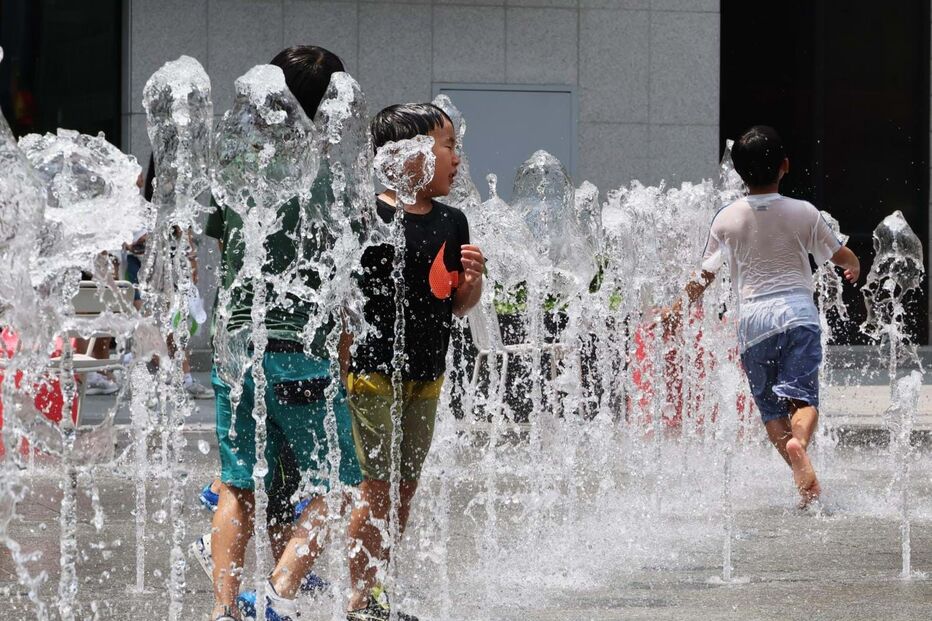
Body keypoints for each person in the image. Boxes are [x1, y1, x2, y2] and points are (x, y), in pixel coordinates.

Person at [206, 45, 362, 621]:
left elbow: (228, 259)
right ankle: (281, 589)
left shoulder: (236, 168)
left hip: (237, 351)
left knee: (239, 484)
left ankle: (225, 611)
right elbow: (346, 284)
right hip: (303, 354)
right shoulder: (338, 178)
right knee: (339, 481)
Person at [345, 103, 484, 620]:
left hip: (426, 374)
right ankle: (360, 600)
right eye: (448, 146)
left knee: (403, 489)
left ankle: (376, 591)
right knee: (376, 486)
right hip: (370, 373)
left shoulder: (453, 220)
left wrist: (471, 285)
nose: (456, 158)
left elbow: (454, 304)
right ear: (409, 152)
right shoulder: (365, 215)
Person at [683, 125, 859, 507]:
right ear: (785, 166)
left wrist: (676, 307)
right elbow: (838, 255)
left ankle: (799, 472)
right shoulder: (804, 212)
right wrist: (855, 263)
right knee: (803, 398)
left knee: (770, 409)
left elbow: (705, 274)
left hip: (754, 324)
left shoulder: (726, 218)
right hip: (798, 315)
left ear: (740, 174)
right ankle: (802, 443)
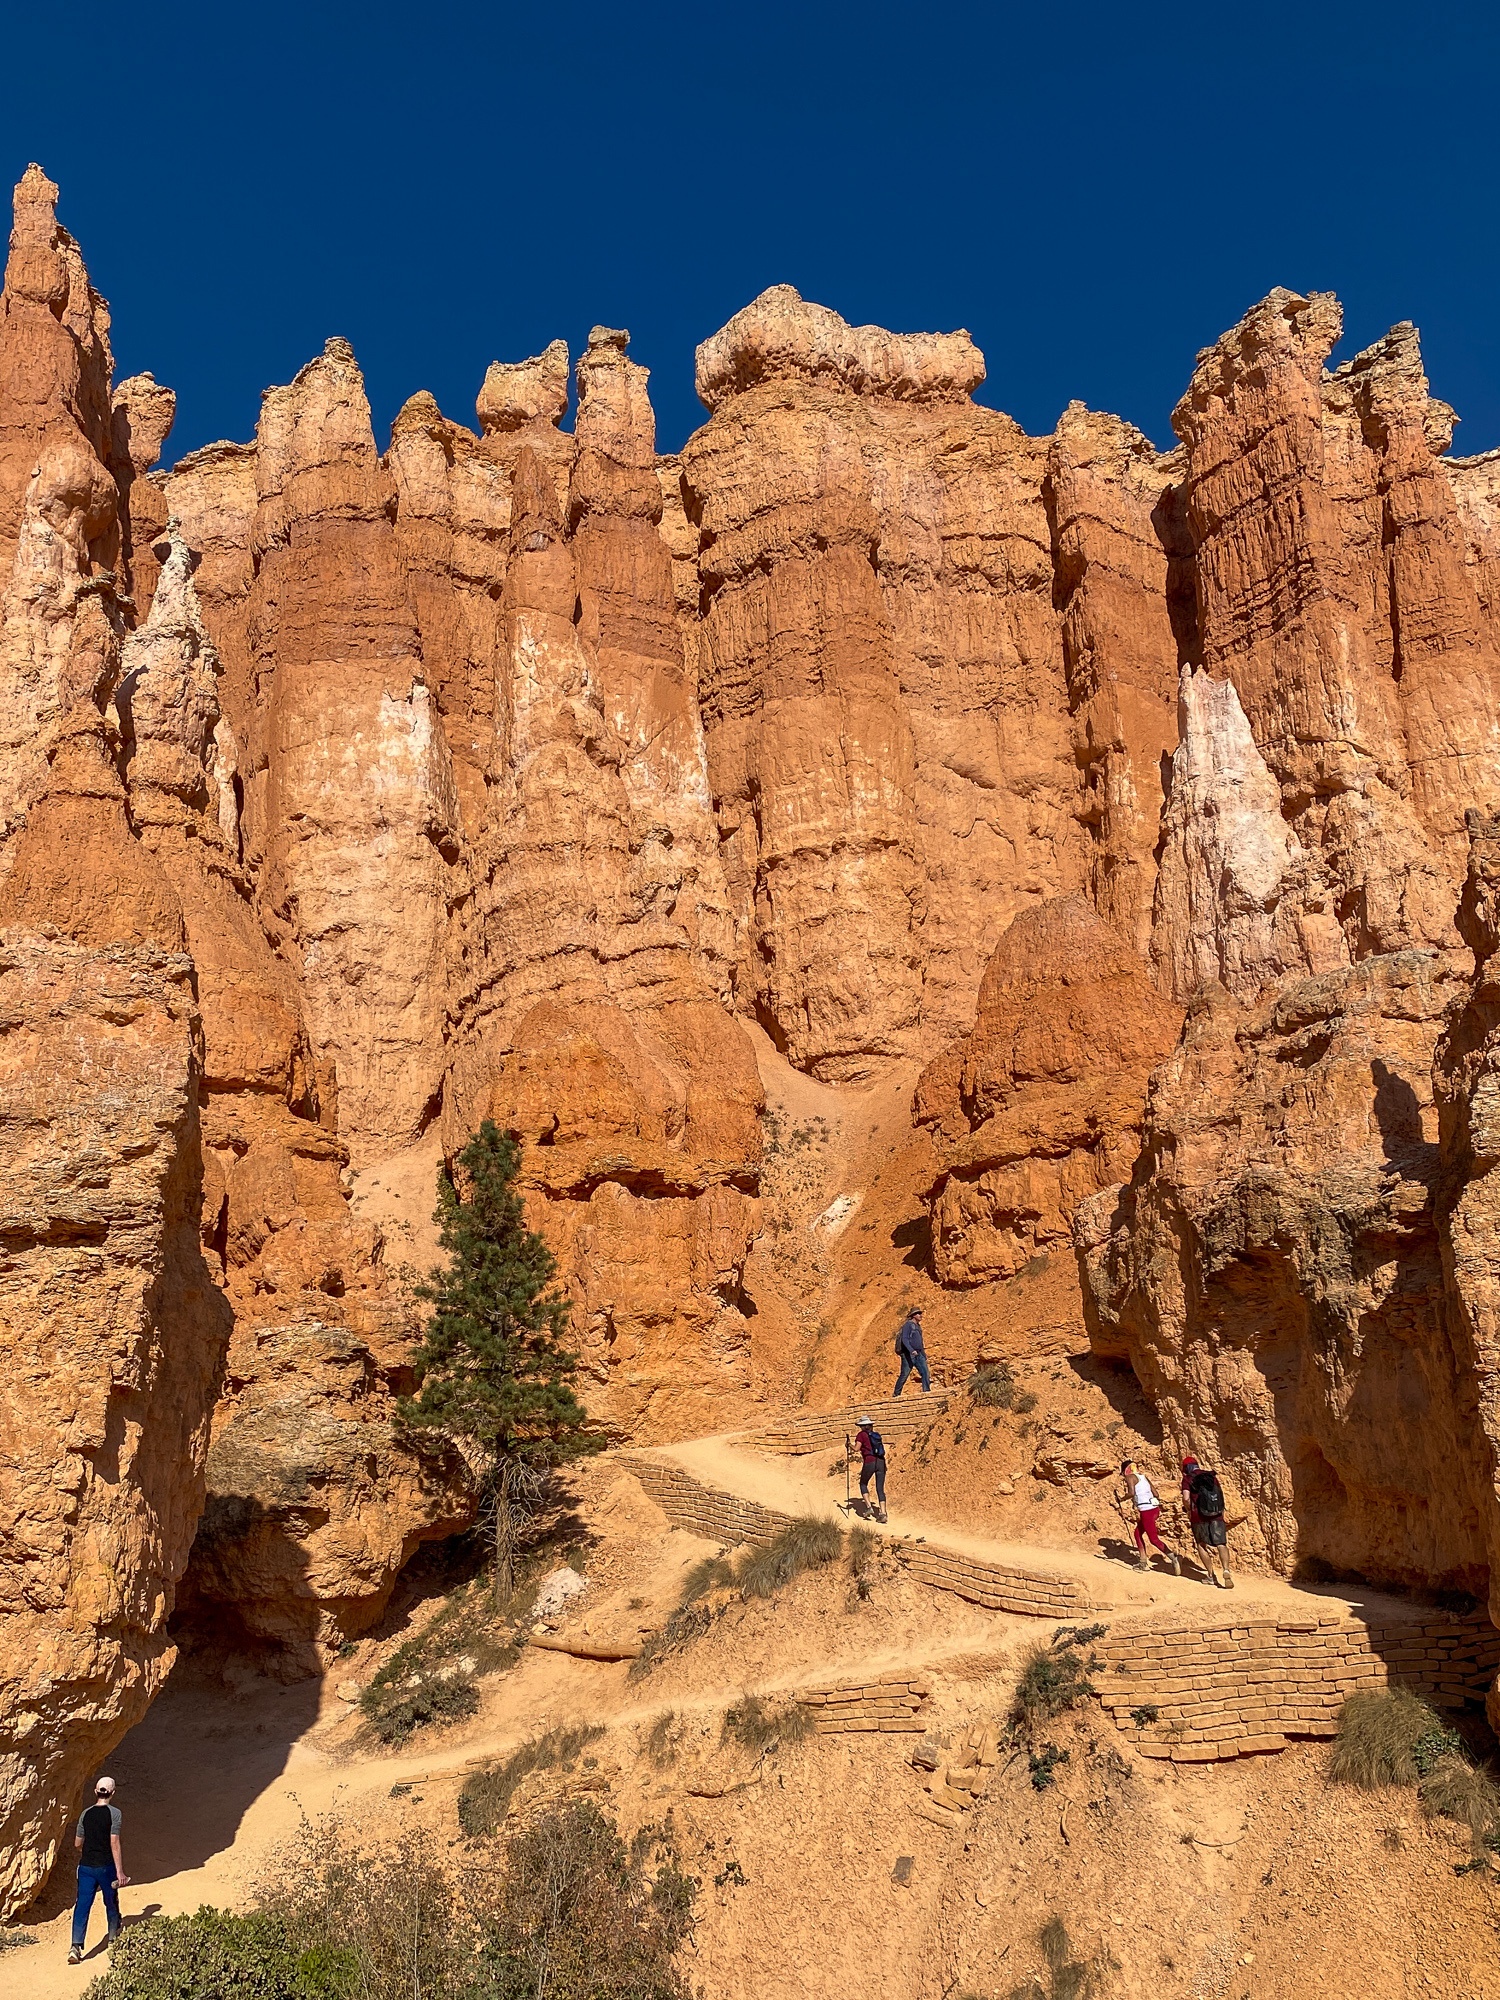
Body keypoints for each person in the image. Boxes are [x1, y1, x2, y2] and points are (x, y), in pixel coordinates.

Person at [68, 1775, 128, 1964]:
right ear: (113, 1793)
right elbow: (114, 1842)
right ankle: (113, 1939)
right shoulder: (115, 1814)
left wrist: (87, 1850)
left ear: (96, 1792)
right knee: (110, 1901)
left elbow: (77, 1843)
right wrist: (120, 1872)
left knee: (82, 1905)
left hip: (86, 1867)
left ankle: (75, 1947)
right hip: (106, 1867)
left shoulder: (85, 1814)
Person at [1118, 1459, 1180, 1575]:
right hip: (1154, 1509)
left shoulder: (1130, 1477)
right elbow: (1156, 1494)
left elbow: (1131, 1492)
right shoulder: (1143, 1477)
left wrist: (1122, 1499)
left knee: (1154, 1539)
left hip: (1146, 1511)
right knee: (1137, 1533)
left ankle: (1172, 1557)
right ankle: (1143, 1562)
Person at [1181, 1453, 1234, 1589]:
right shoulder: (1210, 1475)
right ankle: (1226, 1570)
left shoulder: (1188, 1479)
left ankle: (1210, 1576)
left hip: (1198, 1517)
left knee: (1201, 1544)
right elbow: (1219, 1493)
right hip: (1216, 1514)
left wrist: (1188, 1510)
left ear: (1186, 1468)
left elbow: (1186, 1498)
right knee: (1221, 1543)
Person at [852, 1417, 888, 1522]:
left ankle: (869, 1508)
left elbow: (856, 1448)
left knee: (863, 1484)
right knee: (880, 1489)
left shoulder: (861, 1435)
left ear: (862, 1426)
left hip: (870, 1461)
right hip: (881, 1461)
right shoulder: (876, 1435)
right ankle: (883, 1513)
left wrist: (849, 1445)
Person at [893, 1306, 931, 1395]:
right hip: (908, 1354)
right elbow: (904, 1339)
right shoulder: (908, 1325)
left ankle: (926, 1391)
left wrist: (923, 1354)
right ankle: (896, 1393)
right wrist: (911, 1350)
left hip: (919, 1354)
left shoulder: (918, 1326)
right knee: (904, 1374)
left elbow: (920, 1342)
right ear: (914, 1315)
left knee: (925, 1372)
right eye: (919, 1313)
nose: (921, 1315)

▬▬▬

### Task goal
Copy the records word for word, leaving no picture in the copy.

### Exercise output
Body keypoints for each person in the image. Boxes are [x1, y1, x2, y2] and points are (x, y), in pixel coordinates.

Person at [206, 45, 362, 621]:
left elbow: (228, 259)
right ankle: (281, 589)
left shoulder: (236, 168)
left hip: (237, 351)
left knee: (239, 484)
left ankle: (225, 611)
right elbow: (346, 284)
right hip: (303, 354)
right shoulder: (338, 178)
right knee: (339, 481)
Person at [345, 103, 484, 620]:
left hip: (426, 374)
right ankle: (360, 600)
right eye: (448, 146)
left knee: (403, 489)
left ankle: (376, 591)
right knee: (376, 486)
right hip: (370, 373)
left shoulder: (453, 220)
left wrist: (471, 285)
nose: (456, 158)
left elbow: (454, 304)
right ear: (409, 152)
right shoulder: (365, 215)
Person at [683, 125, 859, 507]:
right ear: (785, 166)
left wrist: (676, 307)
right elbow: (838, 255)
left ankle: (799, 472)
right shoulder: (804, 212)
right wrist: (855, 263)
right knee: (803, 398)
left knee: (770, 409)
left elbow: (705, 274)
left hip: (754, 324)
left shoulder: (726, 218)
right hip: (798, 315)
left ear: (740, 174)
right ankle: (802, 443)
Body keypoints for each person in the image. Boxes are [x1, y1, x2, y2] and points are (x, y), in pixel coordinates.

Person at [68, 1775, 128, 1964]:
right ear: (113, 1793)
right elbow: (114, 1842)
right ankle: (113, 1939)
right shoulder: (115, 1814)
left wrist: (87, 1850)
left ear: (96, 1792)
right knee: (110, 1901)
left elbow: (77, 1843)
right wrist: (120, 1872)
left knee: (82, 1905)
left hip: (86, 1867)
left ankle: (75, 1947)
right hip: (106, 1867)
left shoulder: (85, 1814)
Person at [1118, 1459, 1180, 1575]:
right hip: (1154, 1509)
left shoulder: (1130, 1477)
right elbow: (1156, 1494)
left elbow: (1131, 1492)
right shoulder: (1143, 1477)
left wrist: (1122, 1499)
left knee: (1154, 1539)
left hip: (1146, 1511)
right knee: (1137, 1533)
left ankle: (1172, 1557)
right ankle: (1143, 1562)
Person at [1181, 1453, 1234, 1589]:
right shoulder: (1210, 1475)
right ankle: (1226, 1570)
left shoulder: (1188, 1479)
left ankle: (1210, 1576)
left hip: (1198, 1517)
left knee: (1201, 1544)
right elbow: (1219, 1493)
right hip: (1216, 1514)
left wrist: (1188, 1510)
left ear: (1186, 1468)
left elbow: (1186, 1498)
right knee: (1221, 1543)
Person at [852, 1417, 888, 1522]:
left ankle: (869, 1508)
left elbow: (856, 1448)
left knee: (863, 1484)
right knee: (880, 1489)
left shoulder: (861, 1435)
left ear: (862, 1426)
left hip: (870, 1461)
right hip: (881, 1461)
right shoulder: (876, 1435)
right ankle: (883, 1513)
left wrist: (849, 1445)
Person at [893, 1306, 931, 1395]:
right hip: (908, 1354)
right elbow: (904, 1339)
right shoulder: (908, 1325)
left ankle: (926, 1391)
left wrist: (923, 1354)
right ankle: (896, 1393)
right wrist: (911, 1350)
left hip: (919, 1354)
left shoulder: (918, 1326)
right knee: (904, 1374)
left elbow: (920, 1342)
right ear: (914, 1315)
left knee: (925, 1372)
right eye: (919, 1313)
nose: (921, 1315)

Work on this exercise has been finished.